REQUIREMENT – Every line below from the one containing "9: (139, 201)" through the one containing "33: (85, 118)" must be transcribed exactly. Omit all lines outside that stretch.

SUPPLIED MATERIAL –
···
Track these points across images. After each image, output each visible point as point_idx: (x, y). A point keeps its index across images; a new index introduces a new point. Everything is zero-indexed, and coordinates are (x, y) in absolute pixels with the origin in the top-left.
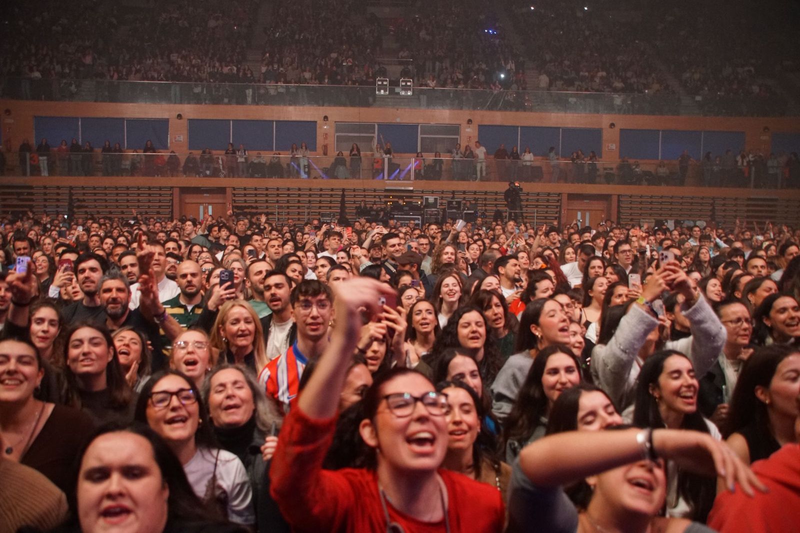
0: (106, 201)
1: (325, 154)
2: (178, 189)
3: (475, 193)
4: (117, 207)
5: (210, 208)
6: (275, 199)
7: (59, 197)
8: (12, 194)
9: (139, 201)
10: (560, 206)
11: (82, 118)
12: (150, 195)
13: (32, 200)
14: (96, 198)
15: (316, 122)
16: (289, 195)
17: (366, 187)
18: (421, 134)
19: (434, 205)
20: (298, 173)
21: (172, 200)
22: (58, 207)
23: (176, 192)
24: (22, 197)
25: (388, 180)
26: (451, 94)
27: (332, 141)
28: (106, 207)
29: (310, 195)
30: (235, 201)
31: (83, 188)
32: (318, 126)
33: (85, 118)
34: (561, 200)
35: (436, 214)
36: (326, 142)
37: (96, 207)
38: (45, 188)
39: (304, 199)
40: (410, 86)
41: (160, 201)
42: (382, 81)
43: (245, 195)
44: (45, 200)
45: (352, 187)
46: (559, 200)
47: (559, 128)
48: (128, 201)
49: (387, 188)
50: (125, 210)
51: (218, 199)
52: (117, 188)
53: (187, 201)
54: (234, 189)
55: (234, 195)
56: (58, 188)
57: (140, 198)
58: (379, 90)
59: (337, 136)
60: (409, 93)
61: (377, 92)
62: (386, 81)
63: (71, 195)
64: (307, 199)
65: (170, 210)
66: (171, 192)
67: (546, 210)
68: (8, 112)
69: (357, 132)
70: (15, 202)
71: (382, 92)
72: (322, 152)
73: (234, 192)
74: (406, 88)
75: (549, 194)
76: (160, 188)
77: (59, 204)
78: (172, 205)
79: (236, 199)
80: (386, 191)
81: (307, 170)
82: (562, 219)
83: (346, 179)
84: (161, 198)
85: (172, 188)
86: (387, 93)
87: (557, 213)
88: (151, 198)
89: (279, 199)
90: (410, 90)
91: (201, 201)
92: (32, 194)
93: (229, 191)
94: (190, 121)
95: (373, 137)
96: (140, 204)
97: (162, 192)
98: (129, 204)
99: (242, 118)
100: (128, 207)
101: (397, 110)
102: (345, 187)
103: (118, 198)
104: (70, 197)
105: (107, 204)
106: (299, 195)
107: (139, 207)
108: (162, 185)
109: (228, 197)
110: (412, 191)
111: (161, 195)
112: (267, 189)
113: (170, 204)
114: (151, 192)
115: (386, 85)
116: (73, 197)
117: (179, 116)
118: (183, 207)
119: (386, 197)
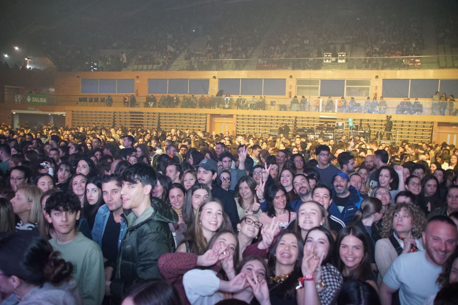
0: (175, 120)
1: (290, 97)
2: (210, 115)
3: (375, 121)
4: (180, 123)
6: (258, 121)
7: (154, 118)
9: (190, 121)
10: (432, 130)
11: (169, 79)
12: (196, 118)
13: (142, 119)
14: (171, 118)
15: (286, 79)
16: (266, 120)
17: (309, 116)
18: (346, 85)
19: (342, 127)
21: (206, 120)
22: (153, 122)
23: (208, 116)
24: (138, 117)
25: (322, 111)
26: (367, 61)
27: (294, 90)
28: (175, 123)
29: (277, 120)
31: (165, 114)
32: (287, 81)
33: (170, 79)
34: (433, 126)
35: (341, 132)
36: (291, 90)
37: (170, 123)
38: (148, 113)
39: (274, 122)
40: (344, 57)
41: (200, 121)
42: (328, 55)
43: (243, 119)
44: (148, 119)
45: (301, 116)
46: (431, 126)
47: (439, 79)
48: (185, 120)
49: (321, 117)
50: (183, 125)
51: (230, 120)
52: (180, 114)
53: (215, 121)
54: (237, 116)
55: (237, 119)
56: (154, 113)
57: (191, 119)
58: (326, 60)
59: (298, 87)
61: (324, 61)
62: (330, 54)
64: (276, 122)
65: (205, 126)
66: (206, 116)
67: (422, 132)
68: (138, 77)
69: (309, 85)
71: (327, 61)
72: (288, 96)
73: (237, 117)
74: (342, 58)
75: (424, 123)
76: (201, 115)
78: (206, 123)
79: (238, 121)
82: (433, 138)
83: (297, 111)
84: (201, 120)
85: (207, 114)
86: (330, 61)
87: (429, 134)
88: (196, 119)
89: (261, 121)
90: (344, 59)
91: (222, 122)
92: (142, 116)
93: (235, 117)
94: (220, 80)
95: (318, 87)
96: (191, 122)
97: (201, 116)
98: (185, 122)
99: (246, 78)
100: (185, 124)
101: (332, 71)
102: (297, 116)
103: (181, 119)
104: (159, 118)
105: (175, 122)
106: (272, 120)
107: (190, 124)
108: (202, 113)
109: (234, 120)
110: (335, 119)
111: (201, 118)
112: (254, 116)
113: (205, 123)
114: (196, 116)
115: (330, 57)
116: (160, 118)
117: (214, 77)
118: (213, 124)
119: (320, 122)
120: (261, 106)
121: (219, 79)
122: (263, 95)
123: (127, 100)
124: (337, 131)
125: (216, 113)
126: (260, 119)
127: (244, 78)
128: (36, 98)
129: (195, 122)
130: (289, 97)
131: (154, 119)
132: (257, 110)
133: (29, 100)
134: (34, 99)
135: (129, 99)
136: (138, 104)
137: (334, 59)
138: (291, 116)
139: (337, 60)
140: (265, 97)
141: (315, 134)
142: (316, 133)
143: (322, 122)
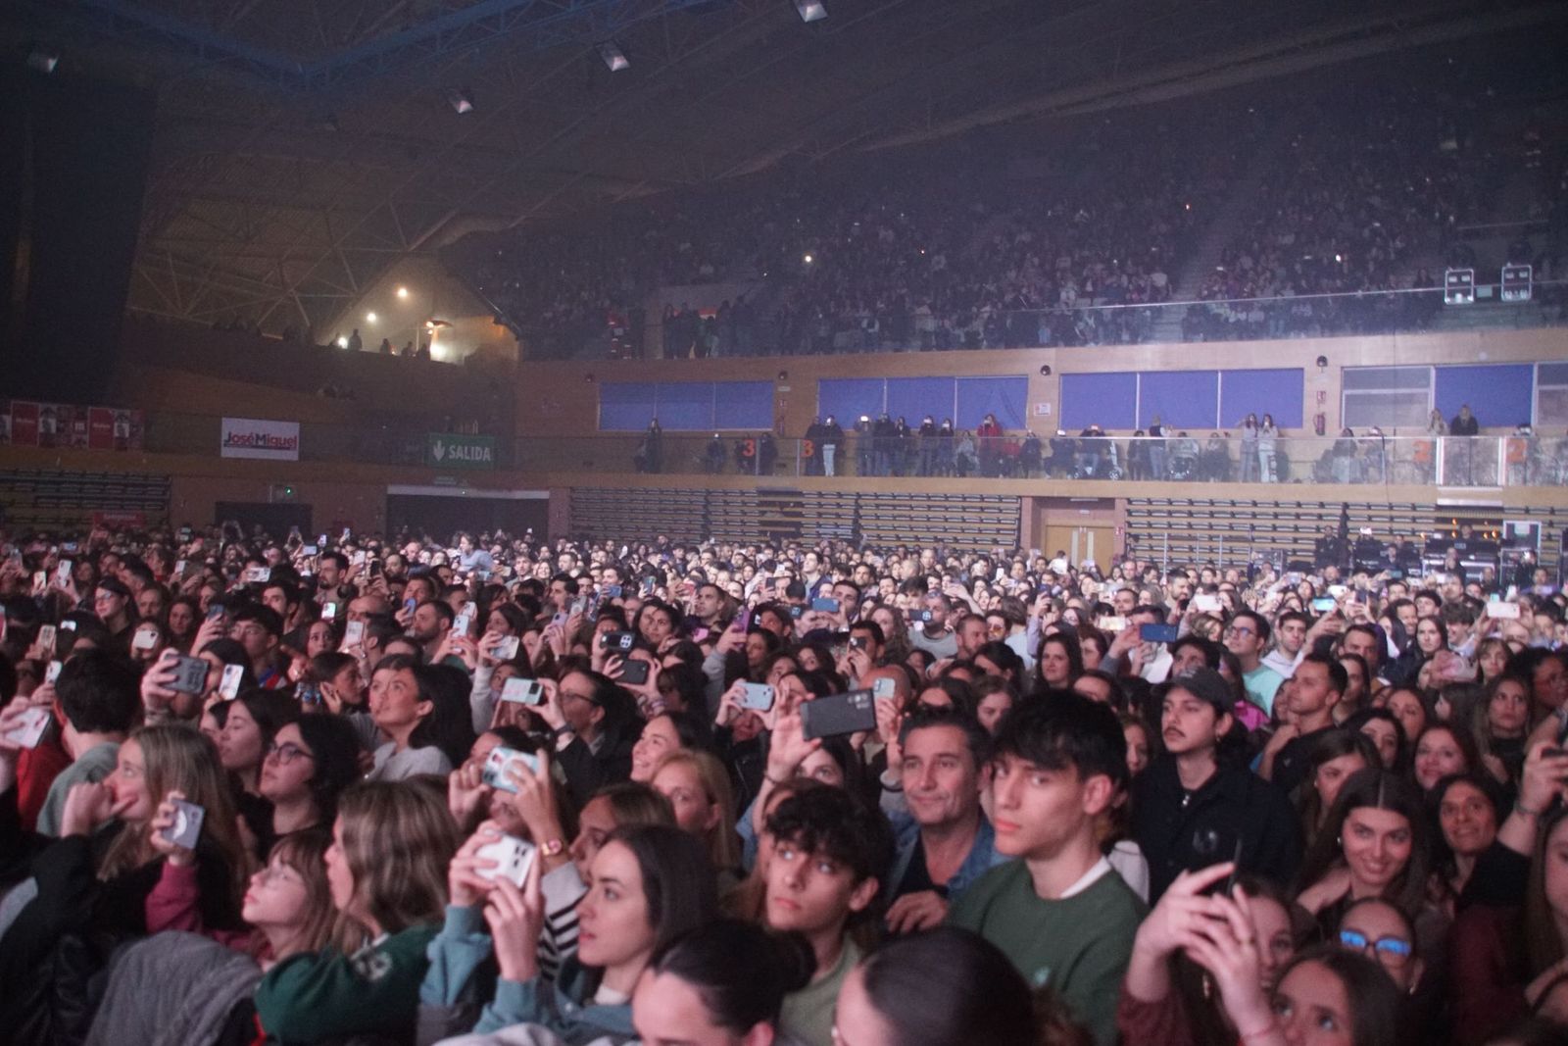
0: (911, 519)
1: (1321, 431)
2: (1030, 500)
4: (929, 529)
5: (1091, 535)
6: (1206, 522)
7: (840, 511)
8: (772, 504)
9: (964, 521)
11: (887, 380)
12: (982, 510)
13: (800, 515)
14: (896, 513)
15: (1302, 369)
16: (1233, 515)
17: (1394, 500)
18: (1541, 381)
19: (1530, 540)
20: (1257, 469)
21: (1020, 519)
22: (838, 526)
23: (1028, 504)
24: (787, 509)
25: (1447, 484)
27: (1333, 409)
28: (912, 529)
29: (1276, 516)
30: (1130, 525)
31: (877, 496)
32: (1306, 376)
36: (1323, 408)
37: (895, 529)
38: (820, 495)
39: (1263, 522)
40: (1527, 279)
41: (999, 521)
42: (1459, 275)
43: (1150, 513)
44: (820, 515)
45: (1363, 499)
48: (946, 520)
49: (1442, 502)
50: (939, 536)
51: (1103, 518)
52: (929, 498)
53: (1051, 521)
54: (1130, 501)
55: (1130, 513)
56: (840, 495)
57: (966, 516)
58: (1452, 294)
59: (1348, 397)
60: (1524, 296)
61: (1447, 300)
62: (1469, 274)
63: (858, 507)
64: (1270, 523)
65: (1015, 537)
66: (1018, 506)
68: (784, 373)
69: (1390, 387)
70: (778, 518)
71: (1459, 298)
72: (1314, 429)
73: (1129, 507)
74: (1516, 285)
76: (1000, 499)
77: (840, 522)
78: (1019, 529)
79: (1132, 520)
80: (1440, 508)
81: (1274, 464)
83: (1353, 481)
84: (1001, 516)
85: (1020, 497)
86: (1471, 299)
88: (983, 516)
89: (1213, 521)
90: (1526, 288)
91: (1074, 523)
92: (801, 505)
93: (1120, 505)
94: (1067, 377)
95: (1426, 395)
96: (964, 525)
97: (1002, 506)
98: (947, 525)
99: (1158, 367)
100: (946, 530)
101: (1482, 335)
102: (1350, 500)
103: (931, 514)
104: (856, 511)
105: (913, 524)
106: (1254, 515)
107: (963, 530)
108: (1003, 493)
109: (1116, 518)
110: (1500, 509)
111: (1001, 511)
112: (1191, 503)
113: (1015, 527)
114: (984, 505)
115: (1469, 283)
116: (861, 512)
117: (1046, 369)
118: (1043, 533)
119: (1439, 520)
120: (1214, 465)
121: (1063, 375)
122: (1222, 426)
123: (749, 451)
124: (1511, 555)
125: (1055, 495)
126: (1212, 515)
127: (1149, 368)
128: (460, 448)
129: (982, 526)
130: (1317, 431)
131: (838, 516)
132: (1200, 480)
133: (438, 452)
134: (455, 450)
135: (754, 447)
136: (784, 466)
137: (1486, 291)
138: (1325, 500)
139: (1497, 293)
140: (1226, 434)
141: (1421, 567)
142: (1426, 562)
143: (1448, 521)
···
OUTPUT FOR THIS EXERCISE –
9: (139, 201)
10: (560, 206)
11: (82, 118)
12: (150, 195)
13: (32, 200)
14: (96, 198)
15: (316, 122)
16: (289, 195)
17: (366, 187)
18: (421, 134)
19: (434, 205)
20: (298, 173)
21: (172, 200)
22: (58, 207)
23: (176, 192)
24: (22, 197)
25: (388, 180)
26: (451, 94)
27: (332, 141)
28: (106, 207)
29: (310, 195)
30: (235, 201)
31: (83, 188)
32: (318, 126)
33: (85, 118)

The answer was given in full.